* **Required action**:
Exactly as written, return every line of the data below.

Document layout detection data:
--- START ---
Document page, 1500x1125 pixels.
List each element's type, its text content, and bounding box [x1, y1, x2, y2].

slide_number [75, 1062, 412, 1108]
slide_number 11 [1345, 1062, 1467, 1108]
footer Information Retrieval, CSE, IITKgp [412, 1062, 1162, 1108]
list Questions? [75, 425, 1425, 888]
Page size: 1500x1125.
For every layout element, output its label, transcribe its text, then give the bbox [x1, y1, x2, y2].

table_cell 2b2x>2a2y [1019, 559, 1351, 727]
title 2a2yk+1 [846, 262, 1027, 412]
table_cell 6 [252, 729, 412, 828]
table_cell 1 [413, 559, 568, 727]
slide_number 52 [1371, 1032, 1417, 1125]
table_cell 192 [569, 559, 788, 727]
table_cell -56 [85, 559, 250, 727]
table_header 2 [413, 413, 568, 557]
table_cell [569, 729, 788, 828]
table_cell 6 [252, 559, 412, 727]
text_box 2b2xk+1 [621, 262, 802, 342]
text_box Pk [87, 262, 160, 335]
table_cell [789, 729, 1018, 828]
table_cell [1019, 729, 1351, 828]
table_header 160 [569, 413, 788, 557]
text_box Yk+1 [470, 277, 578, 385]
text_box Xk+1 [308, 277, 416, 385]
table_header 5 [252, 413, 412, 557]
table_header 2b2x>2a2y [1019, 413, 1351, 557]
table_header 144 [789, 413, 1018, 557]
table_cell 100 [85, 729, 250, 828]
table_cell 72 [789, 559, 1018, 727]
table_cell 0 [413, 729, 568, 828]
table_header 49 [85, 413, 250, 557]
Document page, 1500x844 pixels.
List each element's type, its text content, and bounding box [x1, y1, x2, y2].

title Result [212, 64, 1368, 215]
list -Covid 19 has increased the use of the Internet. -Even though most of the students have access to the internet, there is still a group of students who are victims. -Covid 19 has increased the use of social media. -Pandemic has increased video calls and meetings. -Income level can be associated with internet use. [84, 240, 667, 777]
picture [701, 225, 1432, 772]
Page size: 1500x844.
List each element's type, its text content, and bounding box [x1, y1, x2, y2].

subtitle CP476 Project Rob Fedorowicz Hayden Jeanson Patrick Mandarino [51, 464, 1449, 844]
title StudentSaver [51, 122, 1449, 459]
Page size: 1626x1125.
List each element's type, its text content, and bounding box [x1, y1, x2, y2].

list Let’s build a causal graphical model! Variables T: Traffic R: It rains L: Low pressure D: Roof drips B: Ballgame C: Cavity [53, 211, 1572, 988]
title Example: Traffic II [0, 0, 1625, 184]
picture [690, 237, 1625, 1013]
--- END ---
* **Written reply**:
Document page, 1500x1125 pixels.
List each element's type, its text content, and bounding box [x1, y1, x2, y2].

slide_number [75, 1062, 412, 1108]
slide_number 11 [1345, 1062, 1467, 1108]
footer Information Retrieval, CSE, IITKgp [412, 1062, 1162, 1108]
list Questions? [75, 425, 1425, 888]
Page size: 1500x1125.
For every layout element, output its label, transcribe its text, then give the bbox [x1, y1, x2, y2].

table_cell 2b2x>2a2y [1019, 559, 1351, 727]
title 2a2yk+1 [846, 262, 1027, 412]
table_cell 6 [252, 729, 412, 828]
table_cell 1 [413, 559, 568, 727]
slide_number 52 [1371, 1032, 1417, 1125]
table_cell 192 [569, 559, 788, 727]
table_cell -56 [85, 559, 250, 727]
table_header 2 [413, 413, 568, 557]
table_cell [569, 729, 788, 828]
table_cell 6 [252, 559, 412, 727]
text_box 2b2xk+1 [621, 262, 802, 342]
text_box Pk [87, 262, 160, 335]
table_cell [789, 729, 1018, 828]
table_cell [1019, 729, 1351, 828]
table_header 160 [569, 413, 788, 557]
text_box Yk+1 [470, 277, 578, 385]
text_box Xk+1 [308, 277, 416, 385]
table_header 5 [252, 413, 412, 557]
table_header 2b2x>2a2y [1019, 413, 1351, 557]
table_header 144 [789, 413, 1018, 557]
table_cell 100 [85, 729, 250, 828]
table_cell 72 [789, 559, 1018, 727]
table_cell 0 [413, 729, 568, 828]
table_header 49 [85, 413, 250, 557]
Document page, 1500x844 pixels.
List each element's type, its text content, and bounding box [x1, y1, x2, y2].

title Result [212, 64, 1368, 215]
list -Covid 19 has increased the use of the Internet. -Even though most of the students have access to the internet, there is still a group of students who are victims. -Covid 19 has increased the use of social media. -Pandemic has increased video calls and meetings. -Income level can be associated with internet use. [84, 240, 667, 777]
picture [701, 225, 1432, 772]
Page size: 1500x844.
List each element's type, its text content, and bounding box [x1, y1, x2, y2].

subtitle CP476 Project Rob Fedorowicz Hayden Jeanson Patrick Mandarino [51, 464, 1449, 844]
title StudentSaver [51, 122, 1449, 459]
Page size: 1626x1125.
List each element's type, its text content, and bounding box [x1, y1, x2, y2].

list Let’s build a causal graphical model! Variables T: Traffic R: It rains L: Low pressure D: Roof drips B: Ballgame C: Cavity [53, 211, 1572, 988]
title Example: Traffic II [0, 0, 1625, 184]
picture [690, 237, 1625, 1013]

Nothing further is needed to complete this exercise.